>So here is my plan. I'm going to set a double screen between this hive and another. (This one on top) and leave them for awhile. How long you think? And if this one does have a laying worker, would I still need to shake them out. Or just wait for all these drones to hatch and see if there is more.
I have tried many methods to resolve laying workers. Some of them work some of the time. Most of them fail most of the time. The simplest and most practical solution is to take the laying worker hive and move it. Then shake them all out on the ground in front of your other hives. Either put the empty frames on other hives or put them in the freezer to kill the drone brood and THEN put them in other hives. This is the simplest, most straightforward, most foolproof thing to do with a laying worker hive. Later you can split one of your srtronger hives and then you'll have another hive again.
If you really want to waste a lot of time and effort resolving the laying worker scenerio here are the things I have done that sometimes work.
1) Put a frame of worker brood in and see if they will raise a queen. Occasionally they do. Usually they don't.
2) Put a queen cell in (either a frame from a hive trying to supercede or swarm or one that you made by queen rearing techniques). Sometimes they will let the queen emerge. Usually they will tear it down.
3) Put a virgin queen in. Just smoke it heavily and run her in. Sometimes they will accept her. Usually they will ball her.
4) Put a laying worker hive over an queenright hive on a double screen board (as you are proposing). After about a week, do a newspaper combine. Usually they will accept the queen. Sometimes they will kill the queen in the queenright hive and you now have a very large laying worker hive.
5) Put a laying worker hive over a queenright hive on a double screen board (as you are proposing) and after about a week, shake the laying worker hive out in front of the queen right hive. This almost always works.
6) Make a queenright nuc from a queen and some brood from a queenright hive. Put the nuc over a double screen board over the laying worker hive. After a week do a newspaper combine. Usually this works. Sometimes they kill the queen.
7) Put a frame of emerging brood with a queen in a push in cage in the laying worker hive. After a week or so release her. This usually works. Sometimes they will kill the queen.
>Do you think the drone cells will stop after the scent of a queen get purged through this box?

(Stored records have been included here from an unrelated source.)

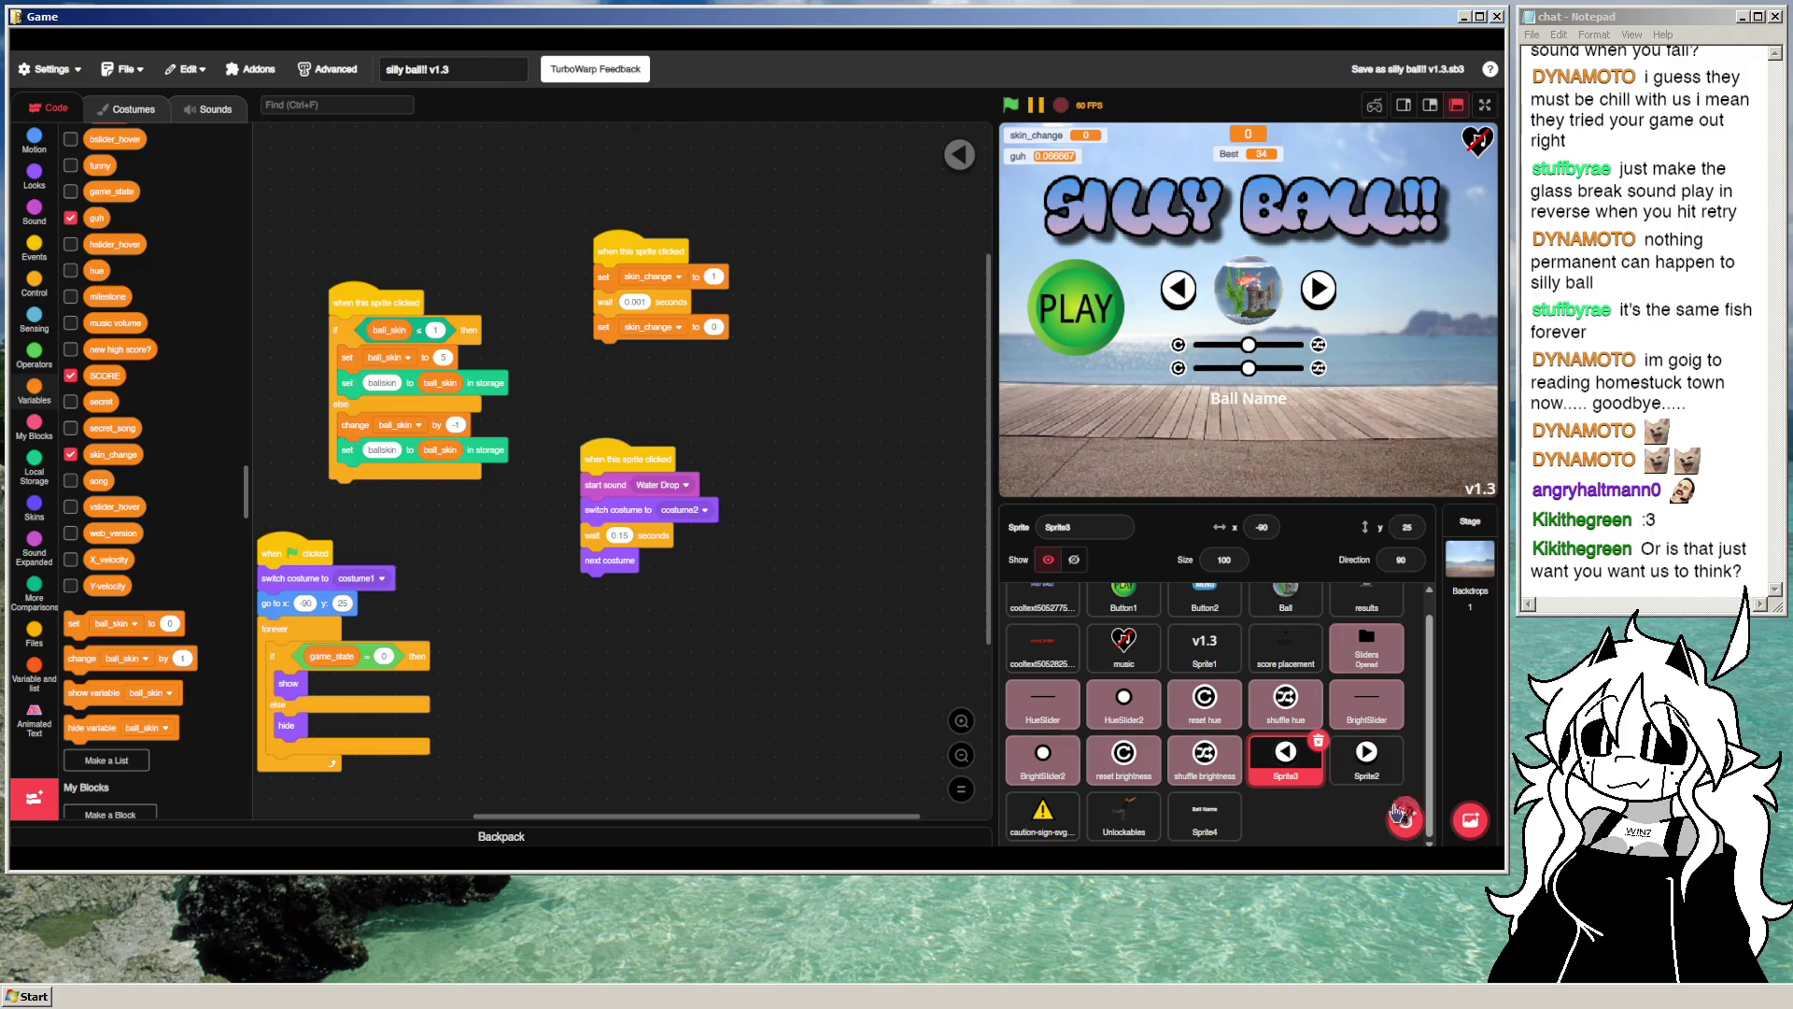
# Step: Paste it into Sprite2 above the Water Drop script, then open the Ball Name sprite
pyautogui.click(1366, 755)
pyautogui.rightClick(683, 258)
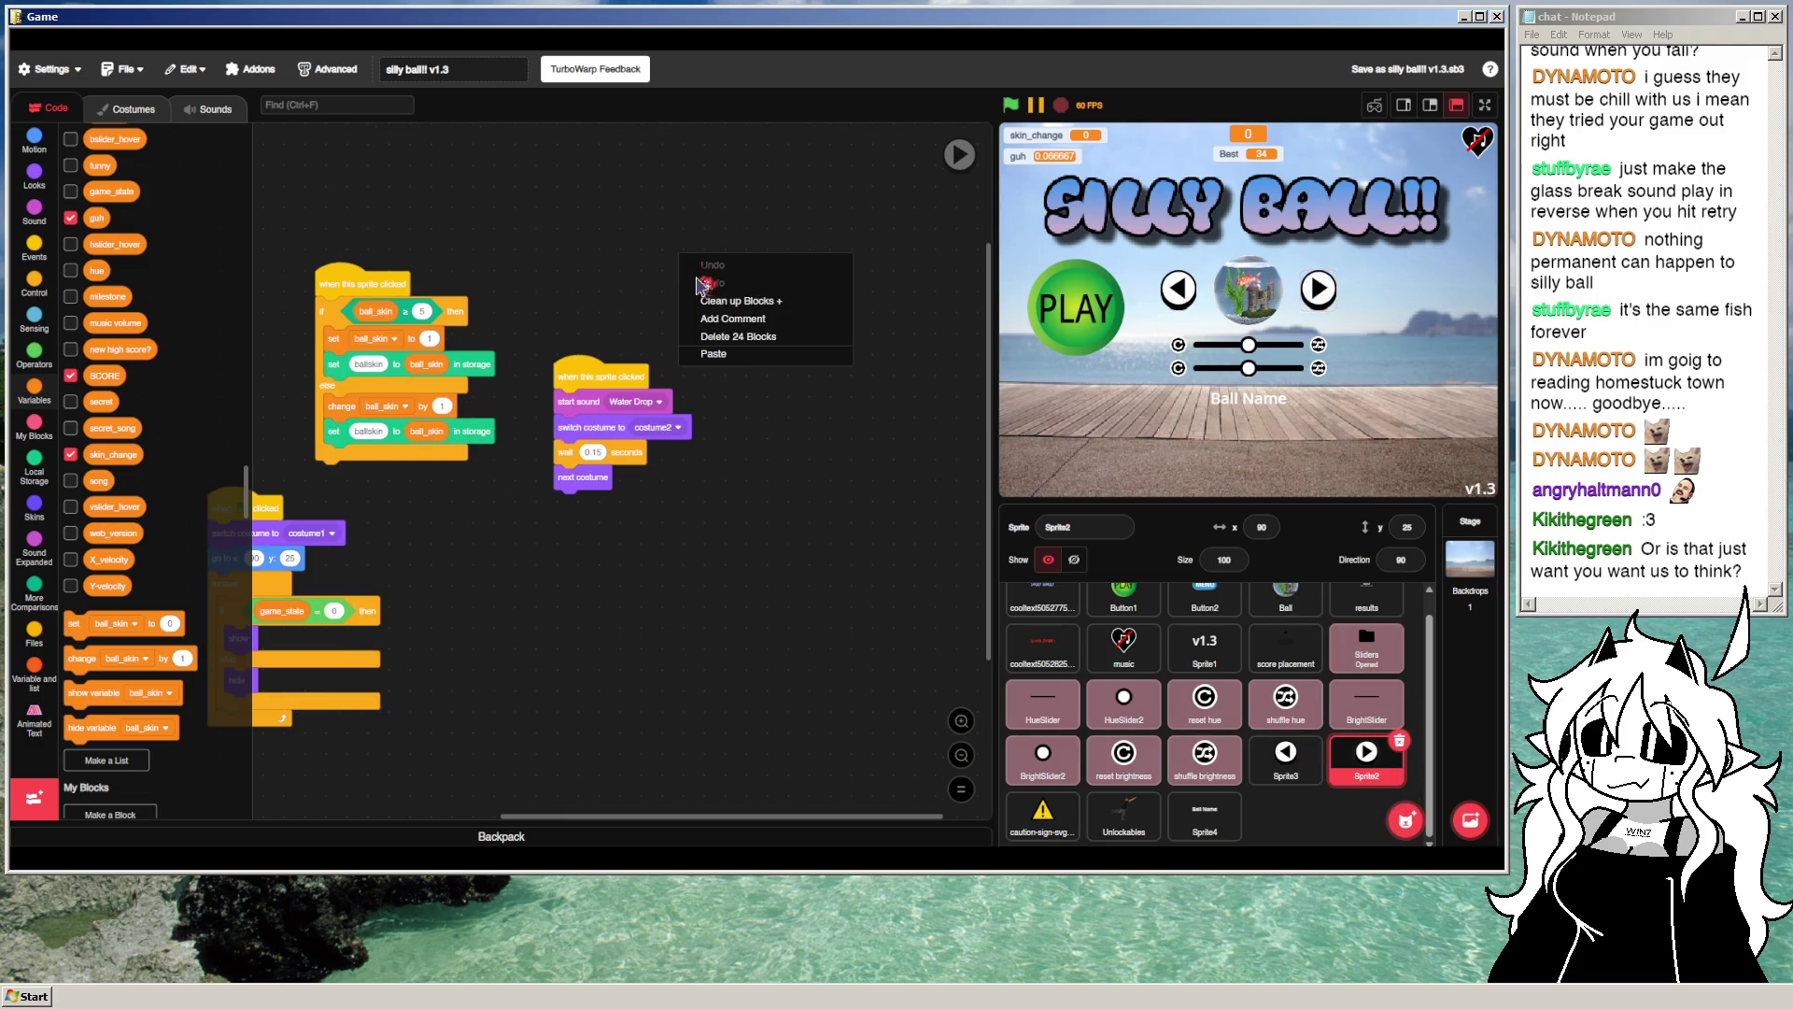
pyautogui.click(738, 353)
pyautogui.moveTo(695, 338)
pyautogui.mouseDown()
pyautogui.moveTo(584, 201)
pyautogui.moveTo(590, 223)
pyautogui.mouseUp()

No. Not until they are combined. The QMP from the queen won't get through the doublescreen (it is passed from probiscus to probiscus). A few other queen pheromones will waft through. I don't think they will supress the laying workers.
>Or perhaps after placing these on top, just let them do there thing untill no more bees in there, then merge the combs. Perhaps some, most of the workers might actually drift into the lower box.
They may drift to the queenright hive. A lot of workers in laying worker hives do.